What you need to do:
Give back exactly the lines of the data below, starting with the line that has "left elbow: (275, 235)" and going on through the line that has "right knee: (343, 268)".

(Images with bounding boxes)
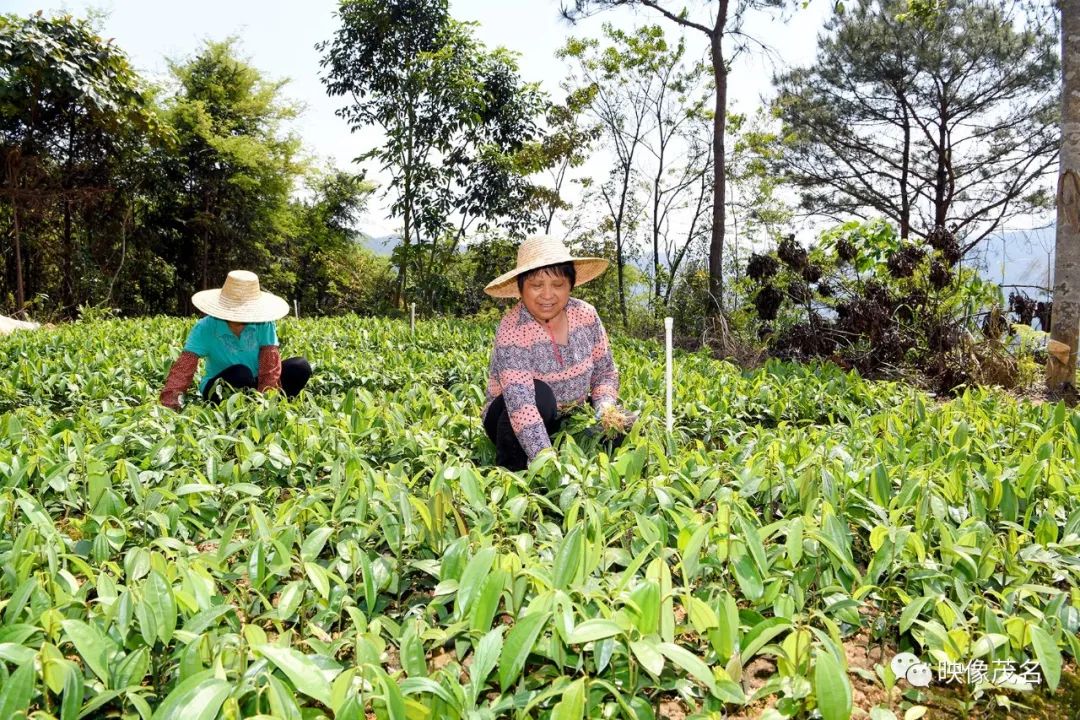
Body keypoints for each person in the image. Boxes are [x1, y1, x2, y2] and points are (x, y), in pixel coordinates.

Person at [481, 235, 635, 471]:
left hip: (571, 413)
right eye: (536, 285)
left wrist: (604, 410)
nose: (547, 295)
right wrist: (546, 460)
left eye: (557, 284)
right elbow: (520, 402)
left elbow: (605, 372)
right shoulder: (512, 329)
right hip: (510, 417)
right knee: (540, 395)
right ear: (521, 288)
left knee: (622, 421)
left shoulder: (586, 315)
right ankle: (514, 468)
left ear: (570, 285)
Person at [159, 270, 311, 410]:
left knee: (300, 366)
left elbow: (270, 365)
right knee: (241, 373)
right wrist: (170, 402)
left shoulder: (264, 323)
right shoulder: (205, 327)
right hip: (220, 385)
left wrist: (265, 399)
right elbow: (185, 367)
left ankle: (268, 406)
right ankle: (237, 406)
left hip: (254, 383)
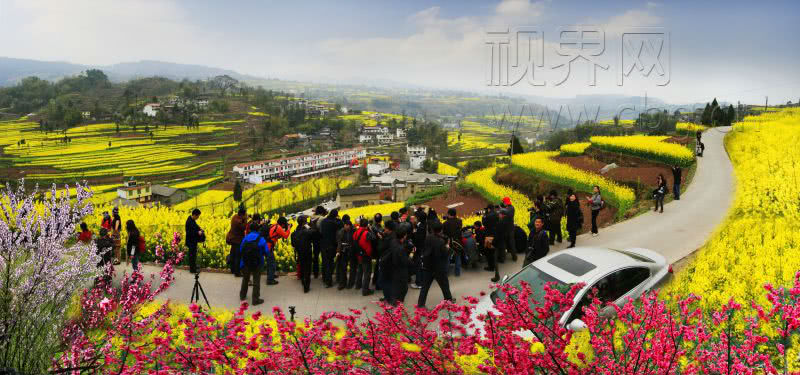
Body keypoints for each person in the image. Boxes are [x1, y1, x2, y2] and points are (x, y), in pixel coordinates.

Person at [416, 221, 454, 308]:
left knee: (425, 288)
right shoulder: (441, 241)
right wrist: (447, 246)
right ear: (441, 230)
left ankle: (420, 304)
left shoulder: (428, 237)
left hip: (427, 266)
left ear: (432, 230)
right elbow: (444, 254)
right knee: (444, 285)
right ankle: (448, 300)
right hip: (438, 268)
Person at [239, 222, 268, 305]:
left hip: (245, 262)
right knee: (256, 281)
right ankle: (255, 300)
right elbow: (266, 251)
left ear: (250, 229)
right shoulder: (261, 239)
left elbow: (241, 250)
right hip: (257, 263)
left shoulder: (245, 238)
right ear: (258, 229)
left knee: (245, 278)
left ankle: (242, 295)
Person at [386, 225, 413, 305]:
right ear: (404, 235)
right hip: (401, 270)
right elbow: (405, 261)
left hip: (393, 268)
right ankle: (397, 304)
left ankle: (395, 302)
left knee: (396, 287)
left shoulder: (393, 242)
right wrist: (411, 256)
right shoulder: (400, 249)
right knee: (403, 288)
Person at [319, 209, 343, 288]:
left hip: (323, 245)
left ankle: (325, 279)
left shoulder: (323, 221)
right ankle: (329, 282)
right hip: (330, 246)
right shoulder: (333, 222)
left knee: (325, 263)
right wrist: (338, 219)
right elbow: (341, 224)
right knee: (330, 263)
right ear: (335, 215)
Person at [265, 217, 291, 285]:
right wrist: (288, 228)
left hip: (267, 245)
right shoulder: (279, 227)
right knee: (272, 263)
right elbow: (286, 236)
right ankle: (270, 280)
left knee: (270, 262)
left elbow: (275, 235)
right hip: (269, 246)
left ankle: (271, 275)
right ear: (282, 224)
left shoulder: (274, 225)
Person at [353, 218, 375, 296]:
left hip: (359, 254)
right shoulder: (367, 233)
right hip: (366, 255)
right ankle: (365, 290)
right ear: (366, 225)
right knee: (367, 273)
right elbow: (374, 238)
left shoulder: (356, 232)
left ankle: (358, 285)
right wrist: (370, 229)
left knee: (360, 270)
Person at [291, 216, 313, 293]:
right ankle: (306, 286)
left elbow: (293, 244)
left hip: (300, 253)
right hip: (308, 252)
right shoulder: (307, 231)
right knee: (308, 269)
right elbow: (314, 236)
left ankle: (303, 283)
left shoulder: (294, 233)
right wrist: (310, 227)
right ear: (304, 223)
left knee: (302, 268)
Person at [335, 215, 355, 290]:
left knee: (352, 267)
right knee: (343, 268)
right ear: (344, 225)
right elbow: (339, 242)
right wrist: (338, 251)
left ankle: (351, 283)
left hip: (351, 251)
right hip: (343, 251)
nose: (347, 227)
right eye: (346, 226)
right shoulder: (341, 231)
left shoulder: (353, 230)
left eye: (348, 226)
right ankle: (342, 283)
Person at [227, 207, 248, 277]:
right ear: (242, 215)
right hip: (237, 240)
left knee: (233, 255)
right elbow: (244, 227)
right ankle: (237, 272)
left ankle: (232, 269)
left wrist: (243, 218)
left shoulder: (234, 216)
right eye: (245, 214)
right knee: (238, 256)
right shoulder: (238, 221)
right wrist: (246, 219)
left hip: (232, 239)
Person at [442, 208, 463, 276]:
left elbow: (444, 233)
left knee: (447, 258)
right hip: (458, 242)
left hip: (449, 242)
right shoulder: (460, 221)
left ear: (449, 214)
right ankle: (457, 273)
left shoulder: (445, 223)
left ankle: (446, 273)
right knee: (458, 257)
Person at [310, 206, 327, 279]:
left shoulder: (312, 218)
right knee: (324, 257)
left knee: (315, 257)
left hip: (314, 239)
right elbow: (323, 229)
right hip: (321, 239)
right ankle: (324, 274)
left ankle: (316, 273)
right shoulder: (322, 218)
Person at [185, 209, 204, 274]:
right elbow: (189, 232)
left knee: (193, 255)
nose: (198, 218)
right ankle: (192, 270)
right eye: (198, 216)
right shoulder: (189, 221)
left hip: (193, 241)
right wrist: (197, 232)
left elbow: (195, 226)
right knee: (192, 256)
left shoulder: (192, 220)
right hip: (191, 242)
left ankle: (194, 267)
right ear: (194, 215)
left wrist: (200, 229)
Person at [501, 197, 518, 262]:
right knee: (511, 243)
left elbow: (505, 215)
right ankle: (514, 257)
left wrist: (501, 210)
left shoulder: (509, 209)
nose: (503, 203)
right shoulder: (511, 208)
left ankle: (503, 258)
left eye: (503, 202)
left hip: (507, 229)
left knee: (506, 243)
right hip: (510, 228)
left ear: (505, 202)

Answer box:
left elbow: (275, 235)
right hip: (269, 246)
left ankle: (271, 275)
right ear: (282, 224)
left shoulder: (274, 225)
Person at [353, 218, 375, 296]:
left hip: (359, 254)
right shoulder: (367, 233)
right hip: (366, 255)
right ankle: (365, 290)
right ear: (366, 225)
right knee: (367, 273)
right elbow: (374, 238)
left shoulder: (356, 232)
left ankle: (358, 285)
right wrist: (370, 229)
left knee: (360, 270)
Person at [291, 216, 313, 293]:
right ankle: (306, 286)
left elbow: (293, 244)
left hip: (300, 253)
right hip: (308, 252)
right shoulder: (307, 231)
right knee: (308, 269)
right elbow: (314, 236)
left ankle: (303, 283)
left shoulder: (294, 233)
right wrist: (310, 227)
right ear: (304, 223)
left knee: (302, 268)
Person at [335, 215, 355, 290]:
left knee: (352, 267)
right knee: (343, 268)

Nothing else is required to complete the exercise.